Monitoring matters more than testing alone.
Rollbacks need to be instant, not "we'll fix it in the next release."

Edge Cases Become the Norm

When your feature reaches millions of users, statistical improbabilities become daily occurrences. A bug that affects 0.01% of sessions? That's thousands of people. A race condition that only happens on slow networks? It happens constantly in emerging markets.

I've learned to think about edge cases differently:

What happens if this API call takes 30 seconds? Not just "timeout" - what does the user see during those 30 seconds?
What if the user rapidly taps this button? Debouncing isn't just nice-to-have, it prevents duplicate transactions.
What if the device has 512MB of RAM? Your bitmap loading strategy matters a lot more than you think.

Ship Behind Experiments, Always

One of the biggest lessons I've internalized: never ship a feature directly to 100% of users. Always use experiments.

The rollout strategy I follow:

Employee testing (dogfooding)
    ↓
1% of users (canary)
    ↓
10% of users (validate metrics)
    ↓
50% of users (watch for regressions)
    ↓
100% (full launch)

At each stage, I'm looking at specific metrics: crash rate, latency, engagement, and revenue signals. If any metric regresses beyond the threshold, we pause and investigate before moving to the next stage.

The Metric That Matters Most

Early in my career, I focused on crash-free rate as the primary quality signal. It's important, but it's not enough. A feature can be crash-free and still be broken - slow renders, janky scrolling, or incorrect data all degrade the user experience without crashing.
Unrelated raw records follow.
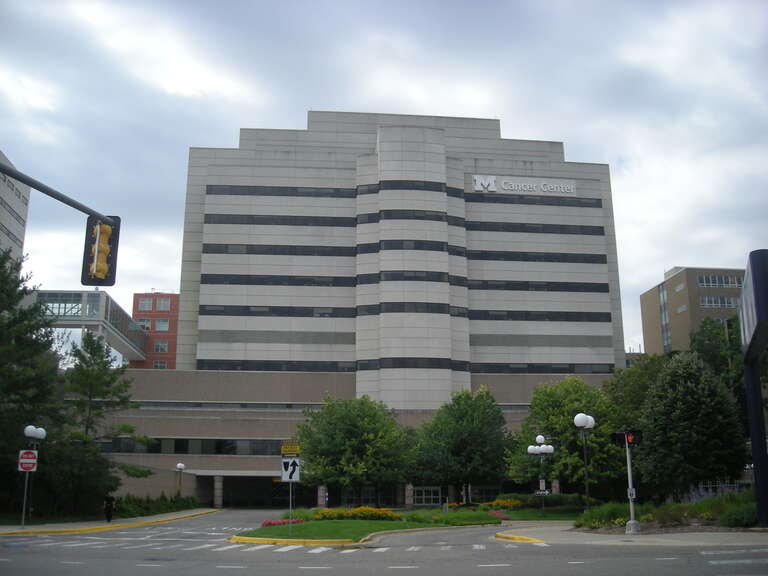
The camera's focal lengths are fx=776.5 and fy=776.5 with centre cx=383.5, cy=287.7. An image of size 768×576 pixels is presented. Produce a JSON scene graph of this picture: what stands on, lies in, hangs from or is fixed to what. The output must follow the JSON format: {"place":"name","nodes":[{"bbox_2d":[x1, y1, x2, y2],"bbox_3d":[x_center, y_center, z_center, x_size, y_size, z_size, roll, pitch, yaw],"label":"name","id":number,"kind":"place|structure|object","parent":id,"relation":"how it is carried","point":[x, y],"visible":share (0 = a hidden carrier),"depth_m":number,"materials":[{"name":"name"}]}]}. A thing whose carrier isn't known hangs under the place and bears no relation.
{"place":"outdoors","nodes":[
{"label":"outdoors","id":0,"kind":"place"},
{"bbox_2d":[0,150,31,268],"label":"white building","id":1,"kind":"structure","parent":0,"point":[18,208],"materials":[{"name":"grey concrete"}]},
{"bbox_2d":[31,287,147,364],"label":"elevated walkway","id":2,"kind":"structure","parent":0,"point":[118,310],"materials":[{"name":"grey glass"}]},
{"bbox_2d":[0,508,221,536],"label":"pavement","id":3,"kind":"structure","parent":0,"point":[29,530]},
{"bbox_2d":[21,424,46,527],"bbox_3d":[-14.199,7.519,31.057,0.811,3.954,1.055,1,-13,-5],"label":"street lamp","id":4,"kind":"object","parent":3,"relation":"on","point":[29,428],"visible":0.94,"depth_m":31.08,"materials":[{"name":"metal"}]},
{"bbox_2d":[18,449,37,470],"bbox_3d":[-13.660,6.656,29.755,0.829,0.960,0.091,1,-13,-5],"label":"do not enter sign","id":5,"kind":"object","parent":4,"relation":"attached to","point":[21,460],"visible":0.95,"depth_m":29.75,"materials":[{"name":"red metal"}]},
{"bbox_2d":[104,495,114,521],"bbox_3d":[-13.013,10.321,36.704,0.654,1.484,0.744,1,-13,-5],"label":"person","id":6,"kind":"object","parent":3,"relation":"on","point":[112,499],"visible":0.98,"depth_m":36.53},
{"bbox_2d":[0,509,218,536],"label":"yellow curb","id":7,"kind":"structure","parent":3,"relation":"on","point":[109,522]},
{"bbox_2d":[131,292,179,369],"label":"red building","id":8,"kind":"structure","parent":0,"point":[174,300],"materials":[{"name":"red brick"}]},
{"bbox_2d":[139,319,151,329],"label":"window","id":9,"kind":"structure","parent":8,"relation":"in","point":[148,325],"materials":[{"name":"grey glass"}]},
{"bbox_2d":[139,298,152,309],"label":"window","id":10,"kind":"structure","parent":8,"relation":"in","point":[147,304],"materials":[{"name":"grey glass"}]},
{"bbox_2d":[153,360,166,368],"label":"window","id":11,"kind":"structure","parent":8,"relation":"in","point":[158,365],"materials":[{"name":"white"}]},
{"bbox_2d":[153,340,167,352],"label":"window","id":12,"kind":"structure","parent":8,"relation":"in","point":[159,346],"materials":[{"name":"grey glass"}]},
{"bbox_2d":[155,319,168,330],"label":"window","id":13,"kind":"structure","parent":8,"relation":"in","point":[161,325],"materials":[{"name":"glass"}]},
{"bbox_2d":[156,298,170,309],"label":"window","id":14,"kind":"structure","parent":8,"relation":"in","point":[162,304],"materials":[{"name":"grey glass"}]},
{"bbox_2d":[85,114,621,510],"label":"office building","id":15,"kind":"structure","parent":0,"point":[309,133],"materials":[{"name":"grey concrete"}]},
{"bbox_2d":[94,438,288,454],"bbox_3d":[-13.620,12.297,60.101,22.462,1.493,1.119,1,-13,-5],"label":"window band","id":16,"kind":"object","parent":15,"relation":"in","point":[229,452],"visible":0.55,"depth_m":59.67,"materials":[{"name":"glass"}]},
{"bbox_2d":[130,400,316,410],"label":"window strip","id":17,"kind":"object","parent":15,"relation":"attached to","point":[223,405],"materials":[{"name":"grey glass"}]},
{"bbox_2d":[199,472,308,507],"bbox_3d":[-10.587,17.186,64.661,8.616,3.509,5.365,1,-13,-5],"label":"entrance","id":18,"kind":"object","parent":15,"relation":"in","point":[226,478],"visible":0.71,"depth_m":64.89,"materials":[{"name":"concrete"}]},
{"bbox_2d":[200,273,351,286],"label":"window strip","id":19,"kind":"object","parent":15,"relation":"in","point":[323,283],"visible":0.76,"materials":[{"name":"black glass"}]},
{"bbox_2d":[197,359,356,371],"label":"window strip","id":20,"kind":"object","parent":15,"relation":"in","point":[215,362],"visible":0.67,"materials":[{"name":"black glass"}]},
{"bbox_2d":[200,304,355,317],"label":"window strip","id":21,"kind":"object","parent":15,"relation":"in","point":[201,305],"visible":0.79,"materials":[{"name":"black glass"}]},
{"bbox_2d":[204,243,352,256],"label":"window strip","id":22,"kind":"object","parent":15,"relation":"in","point":[209,247],"visible":0.74,"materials":[{"name":"black glass"}]},
{"bbox_2d":[207,185,351,197],"label":"window strip","id":23,"kind":"object","parent":15,"relation":"in","point":[229,191],"visible":0.63,"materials":[{"name":"black glass"}]},
{"bbox_2d":[206,213,354,226],"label":"window strip","id":24,"kind":"object","parent":15,"relation":"in","point":[329,225],"visible":0.71,"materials":[{"name":"black glass"}]},
{"bbox_2d":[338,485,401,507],"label":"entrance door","id":25,"kind":"structure","parent":15,"relation":"in","point":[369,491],"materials":[{"name":"glass"}]},
{"bbox_2d":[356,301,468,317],"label":"window strip","id":26,"kind":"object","parent":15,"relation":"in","point":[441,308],"visible":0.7,"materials":[{"name":"black glass"}]},
{"bbox_2d":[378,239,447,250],"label":"window","id":27,"kind":"structure","parent":15,"relation":"in","point":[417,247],"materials":[{"name":"black glass"}]},
{"bbox_2d":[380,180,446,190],"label":"window","id":28,"kind":"structure","parent":15,"relation":"in","point":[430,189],"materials":[{"name":"black glass"}]},
{"bbox_2d":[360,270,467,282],"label":"window strip","id":29,"kind":"object","parent":15,"relation":"in","point":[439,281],"visible":0.76,"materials":[{"name":"black glass"}]},
{"bbox_2d":[382,209,446,220],"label":"window","id":30,"kind":"structure","parent":15,"relation":"in","point":[434,218],"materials":[{"name":"black glass"}]},
{"bbox_2d":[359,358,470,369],"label":"window band","id":31,"kind":"object","parent":15,"relation":"in","point":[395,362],"visible":0.7,"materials":[{"name":"black"}]},
{"bbox_2d":[413,486,442,505],"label":"window","id":32,"kind":"structure","parent":15,"relation":"in","point":[423,497],"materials":[{"name":"glass"}]},
{"bbox_2d":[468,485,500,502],"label":"window","id":33,"kind":"structure","parent":15,"relation":"in","point":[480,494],"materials":[{"name":"glass"}]},
{"bbox_2d":[472,174,575,194],"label":"building sign","id":34,"kind":"object","parent":15,"relation":"attached to","point":[476,178],"visible":0.96,"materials":[{"name":"white"}]},
{"bbox_2d":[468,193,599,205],"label":"window strip","id":35,"kind":"object","parent":15,"relation":"in","point":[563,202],"visible":0.69,"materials":[{"name":"black glass"}]},
{"bbox_2d":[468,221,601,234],"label":"window strip","id":36,"kind":"object","parent":15,"relation":"in","point":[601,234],"visible":0.77,"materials":[{"name":"black glass"}]},
{"bbox_2d":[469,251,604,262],"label":"window strip","id":37,"kind":"object","parent":15,"relation":"in","point":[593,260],"visible":0.74,"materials":[{"name":"black glass"}]},
{"bbox_2d":[473,280,608,291],"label":"window strip","id":38,"kind":"object","parent":15,"relation":"in","point":[603,291],"visible":0.72,"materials":[{"name":"black glass"}]},
{"bbox_2d":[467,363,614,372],"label":"window strip","id":39,"kind":"object","parent":15,"relation":"in","point":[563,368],"visible":0.68,"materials":[{"name":"black glass"}]},
{"bbox_2d":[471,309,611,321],"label":"window strip","id":40,"kind":"object","parent":15,"relation":"in","point":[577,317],"visible":0.8,"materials":[{"name":"black glass"}]},
{"bbox_2d":[0,0,766,352],"label":"sky","id":41,"kind":"structure","parent":0,"point":[482,107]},
{"bbox_2d":[0,509,767,575],"label":"road","id":42,"kind":"structure","parent":0,"point":[487,567],"materials":[{"name":"grey asphalt"}]},
{"bbox_2d":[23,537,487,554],"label":"crosswalk","id":43,"kind":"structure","parent":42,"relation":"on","point":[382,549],"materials":[{"name":"white paint"}]},
{"bbox_2d":[230,535,358,546],"bbox_3d":[-2.824,7.267,22.258,3.464,0.199,3.222,1,-13,-5],"label":"yellow curb","id":44,"kind":"structure","parent":42,"relation":"on","point":[274,539],"depth_m":21.69,"materials":[{"name":"yellow paint"}]},
{"bbox_2d":[494,532,544,543],"bbox_3d":[4.055,7.382,22.807,1.363,0.187,2.480,1,-13,-5],"label":"yellow curb","id":45,"kind":"structure","parent":42,"relation":"on","point":[515,538],"depth_m":22.75,"materials":[{"name":"yellow paint"}]},
{"bbox_2d":[232,505,581,543],"label":"lawn","id":46,"kind":"structure","parent":0,"point":[328,525],"materials":[{"name":"green plant"}]},
{"bbox_2d":[260,518,304,526],"bbox_3d":[-3.854,9.084,29.922,2.021,0.346,2.078,1,-13,-5],"label":"red flower bed","id":47,"kind":"object","parent":46,"relation":"on","point":[269,523],"visible":0.41,"depth_m":29.78,"materials":[{"name":"red plant"}]},
{"bbox_2d":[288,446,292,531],"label":"sign pole","id":48,"kind":"object","parent":46,"relation":"on","point":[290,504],"visible":0.74,"depth_m":25.35,"materials":[{"name":"metal"}]},
{"bbox_2d":[281,444,300,455],"bbox_3d":[-2.818,4.893,23.422,0.711,0.331,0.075,1,-13,-5],"label":"yellow sign","id":49,"kind":"object","parent":48,"relation":"attached to","point":[288,452],"visible":0.99,"depth_m":23.39,"materials":[{"name":"yellow metal"}]},
{"bbox_2d":[281,457,300,482],"bbox_3d":[-2.818,5.538,23.514,0.690,0.846,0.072,1,-13,-5],"label":"road sign","id":50,"kind":"object","parent":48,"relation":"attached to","point":[285,475],"visible":0.98,"depth_m":23.50,"materials":[{"name":"white metal"}]},
{"bbox_2d":[295,394,412,504],"bbox_3d":[-1.773,10.080,47.300,7.581,7.265,7.308,-8,-15,30],"label":"tree","id":51,"kind":"object","parent":46,"relation":"on","point":[329,438],"visible":0.99,"depth_m":45.52,"materials":[{"name":"green plant"}]},
{"bbox_2d":[313,506,401,520],"bbox_3d":[-1.311,10.028,34.297,4.358,0.687,2.922,1,-13,-5],"label":"flower bed","id":52,"kind":"object","parent":46,"relation":"on","point":[331,512],"visible":0.69,"depth_m":34.00,"materials":[{"name":"plant"}]},
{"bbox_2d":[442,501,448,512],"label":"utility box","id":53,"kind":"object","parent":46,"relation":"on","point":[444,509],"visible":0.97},
{"bbox_2d":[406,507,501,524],"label":"shrub","id":54,"kind":"object","parent":46,"relation":"on","point":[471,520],"visible":0.8,"depth_m":33.07,"materials":[{"name":"green plant"}]},
{"bbox_2d":[449,498,525,510],"bbox_3d":[6.071,13.012,46.403,4.982,0.814,4.641,1,-13,-5],"label":"flower bed","id":55,"kind":"object","parent":46,"relation":"on","point":[515,502],"visible":0.57,"depth_m":46.36,"materials":[{"name":"plant"}]},
{"bbox_2d":[487,509,509,519],"bbox_3d":[5.534,11.272,38.449,1.582,0.506,2.438,1,-13,-5],"label":"red flower bed","id":56,"kind":"object","parent":46,"relation":"on","point":[504,517],"visible":0.64,"depth_m":38.42,"materials":[{"name":"plant"}]},
{"bbox_2d":[528,433,554,514],"bbox_3d":[8.356,9.883,41.052,1.606,4.346,0.998,1,-13,-5],"label":"street lamp","id":57,"kind":"object","parent":46,"relation":"on","point":[530,450],"visible":0.98,"depth_m":41.10,"materials":[{"name":"metal"}]},
{"bbox_2d":[534,489,549,495],"bbox_3d":[7.801,10.121,38.287,0.770,0.299,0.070,1,-13,-5],"label":"street sign","id":58,"kind":"object","parent":57,"relation":"attached to","point":[538,492],"visible":0.96,"depth_m":38.28,"materials":[{"name":"black metal"}]},
{"bbox_2d":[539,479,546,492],"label":"sign","id":59,"kind":"object","parent":57,"relation":"attached to","point":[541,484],"visible":0.9,"depth_m":40.43,"materials":[{"name":"white"}]},
{"bbox_2d":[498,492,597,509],"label":"hedge","id":60,"kind":"object","parent":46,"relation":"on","point":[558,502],"visible":0.58,"depth_m":49.33,"materials":[{"name":"green plant"}]},
{"bbox_2d":[493,522,767,545],"label":"pavement","id":61,"kind":"structure","parent":0,"point":[732,533],"materials":[{"name":"grey concrete"}]},
{"bbox_2d":[621,429,640,533],"bbox_3d":[7.657,5.861,24.090,0.614,3.315,0.617,1,-13,-5],"label":"traffic light pole","id":62,"kind":"object","parent":61,"relation":"on","point":[630,497],"visible":0.97,"depth_m":24.00,"materials":[{"name":"metal"}]},
{"bbox_2d":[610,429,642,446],"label":"traffic light","id":63,"kind":"object","parent":62,"relation":"attached to","point":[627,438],"visible":0.97,"depth_m":23.01,"materials":[{"name":"black metal"}]},
{"bbox_2d":[627,487,635,498],"bbox_3d":[7.418,6.162,23.257,0.266,0.380,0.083,-6,-14,22],"label":"sign","id":64,"kind":"object","parent":62,"relation":"attached to","point":[633,492],"visible":0.86,"depth_m":23.24,"materials":[{"name":"white metal"}]},
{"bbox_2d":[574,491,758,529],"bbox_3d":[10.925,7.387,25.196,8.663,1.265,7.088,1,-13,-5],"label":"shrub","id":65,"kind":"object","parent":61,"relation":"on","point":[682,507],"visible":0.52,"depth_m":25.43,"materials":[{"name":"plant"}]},
{"bbox_2d":[577,502,630,528],"bbox_3d":[8.001,8.183,27.827,2.324,1.025,2.244,1,-13,-5],"label":"shrub","id":66,"kind":"object","parent":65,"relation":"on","point":[614,510],"visible":0.66,"depth_m":27.41,"materials":[{"name":"green plant"}]},
{"bbox_2d":[636,352,748,497],"bbox_3d":[14.226,6.736,36.054,5.318,7.627,5.303,-7,-15,28],"label":"tree","id":67,"kind":"object","parent":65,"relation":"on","point":[655,392],"visible":0.97,"depth_m":34.75,"materials":[{"name":"green plant"}]},
{"bbox_2d":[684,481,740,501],"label":"purple flower bush","id":68,"kind":"object","parent":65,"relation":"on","point":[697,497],"visible":0.31,"depth_m":30.70,"materials":[{"name":"purple plant"}]},
{"bbox_2d":[719,502,758,527],"bbox_3d":[10.874,6.788,22.934,1.794,0.849,1.837,1,-13,-5],"label":"shrub","id":69,"kind":"object","parent":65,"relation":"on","point":[735,517],"visible":0.8,"depth_m":22.71,"materials":[{"name":"green plant"}]},
{"bbox_2d":[739,249,767,527],"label":"sign pylon","id":70,"kind":"object","parent":61,"relation":"on","point":[756,296],"visible":0.99,"depth_m":24.11,"materials":[{"name":"blue metal"}]},
{"bbox_2d":[637,264,746,355],"label":"brown building","id":71,"kind":"structure","parent":0,"point":[678,279],"materials":[{"name":"beige brick"}]},
{"bbox_2d":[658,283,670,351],"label":"window","id":72,"kind":"structure","parent":71,"relation":"in","point":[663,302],"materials":[{"name":"glass"}]},
{"bbox_2d":[675,282,685,291],"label":"window","id":73,"kind":"structure","parent":71,"relation":"in","point":[681,286],"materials":[{"name":"white"}]},
{"bbox_2d":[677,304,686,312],"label":"window","id":74,"kind":"structure","parent":71,"relation":"in","point":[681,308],"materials":[{"name":"white"}]},
{"bbox_2d":[696,274,743,287],"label":"window","id":75,"kind":"structure","parent":71,"relation":"in","point":[716,281],"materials":[{"name":"grey glass"}]},
{"bbox_2d":[699,295,740,307],"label":"window","id":76,"kind":"structure","parent":71,"relation":"in","point":[725,302],"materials":[{"name":"grey glass"}]},
{"label":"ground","id":77,"kind":"structure","parent":0},
{"bbox_2d":[0,246,61,517],"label":"tree","id":78,"kind":"object","parent":77,"relation":"on","point":[2,267],"visible":0.94,"depth_m":34.34,"materials":[{"name":"green plant"}]},
{"bbox_2d":[0,159,118,226],"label":"traffic signal pole","id":79,"kind":"object","parent":77,"relation":"on","point":[31,183],"visible":0.9,"depth_m":11.98,"materials":[{"name":"grey metal"}]},
{"bbox_2d":[82,214,119,284],"bbox_3d":[-4.289,-0.578,11.783,0.516,1.155,0.593,1,-13,-5],"label":"traffic light","id":80,"kind":"object","parent":79,"relation":"attached to","point":[99,255],"visible":0.93,"depth_m":11.65,"materials":[{"name":"yellow metal"}]},
{"bbox_2d":[56,331,147,513],"bbox_3d":[-15.778,7.404,41.529,5.614,10.143,5.541,-9,-16,33],"label":"tree","id":81,"kind":"object","parent":77,"relation":"on","point":[93,355],"visible":0.94,"depth_m":40.88,"materials":[{"name":"plant"}]},
{"bbox_2d":[112,493,202,517],"bbox_3d":[-14.711,14.000,49.793,2.475,1.548,11.238,1,-13,-5],"label":"hedge","id":82,"kind":"object","parent":77,"relation":"on","point":[140,505],"visible":0.57,"depth_m":48.71,"materials":[{"name":"green plant"}]},
{"bbox_2d":[175,463,184,497],"bbox_3d":[-14.496,14.174,54.915,0.668,3.592,0.641,1,-13,-5],"label":"street lamp","id":83,"kind":"object","parent":77,"relation":"on","point":[178,465],"visible":0.92,"depth_m":55.06,"materials":[{"name":"metal"}]},
{"bbox_2d":[411,386,514,502],"bbox_3d":[5.106,10.387,50.179,7.194,8.022,7.022,-9,-16,33],"label":"tree","id":84,"kind":"object","parent":77,"relation":"on","point":[465,442],"visible":1,"depth_m":48.43,"materials":[{"name":"green plant"}]},
{"bbox_2d":[507,377,622,496],"bbox_3d":[10.837,9.061,44.904,7.052,7.829,6.854,-11,-17,38],"label":"tree","id":85,"kind":"object","parent":77,"relation":"on","point":[570,410],"visible":0.89,"depth_m":43.34,"materials":[{"name":"green plant"}]},
{"bbox_2d":[573,412,595,513],"bbox_3d":[7.905,7.062,30.340,0.856,4.295,0.818,1,-13,-5],"label":"street lamp","id":86,"kind":"object","parent":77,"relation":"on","point":[577,417],"visible":0.97,"depth_m":30.46,"materials":[{"name":"metal"}]},
{"bbox_2d":[605,352,669,428],"bbox_3d":[17.447,8.861,49.720,7.251,10.126,7.311,1,-13,-5],"label":"tree","id":87,"kind":"object","parent":77,"relation":"on","point":[636,381],"visible":0.44,"depth_m":49.23,"materials":[{"name":"green plant"}]},
{"bbox_2d":[689,314,746,411],"bbox_3d":[23.925,7.774,51.860,7.508,12.905,7.820,1,-13,-5],"label":"tree","id":88,"kind":"object","parent":77,"relation":"on","point":[708,336],"visible":0.43,"depth_m":51.71,"materials":[{"name":"green plant"}]}
]}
The metrics I watch closely:

ANR rate - More insidious than crashes. A frozen app is worse than a crashed one because the user waits.
P95 render time - Average render time hides problems. The 95th percentile tells you how bad it gets.
Engagement delta - If users start using your feature less after a change, something's wrong even if it's technically "working."
Error rate by device tier - Low-end devices often reveal problems that high-end devices mask.

What I Got Wrong Early On

Premature optimization

I once spent two weeks optimizing a RecyclerView adapter for a list that had at most 20 items. The optimization was technically correct but practically pointless. Now I profile first and optimize only where the data tells me to.

Ignoring configuration changes

I assumed ViewModel would handle everything. It doesn't survive process death. I learned to use SavedStateHandle after losing user input on a critical flow - in production.

Testing only the happy path

My early tests verified that things worked when everything went right. They never tested what happened when the network returned a 500 or the database was corrupted. Those are the tests that actually catch production bugs.

Building for Resilience

The features that survive at scale share common patterns:

Idempotent operations - If the user retries, nothing breaks.
Graceful degradation - If a dependency is down, show what you can.
Circuit breakers - If an API is failing, stop calling it and use cached data.
Feature flags - If something goes wrong, turn it off without an app update.

Final Thought

Scale teaches you humility. You learn that your assumptions are wrong, your tests are incomplete, and your monitoring is never good enough. The best engineers I've worked with aren't the ones who write perfect code - they're the ones who build systems that fail gracefully and recover quickly.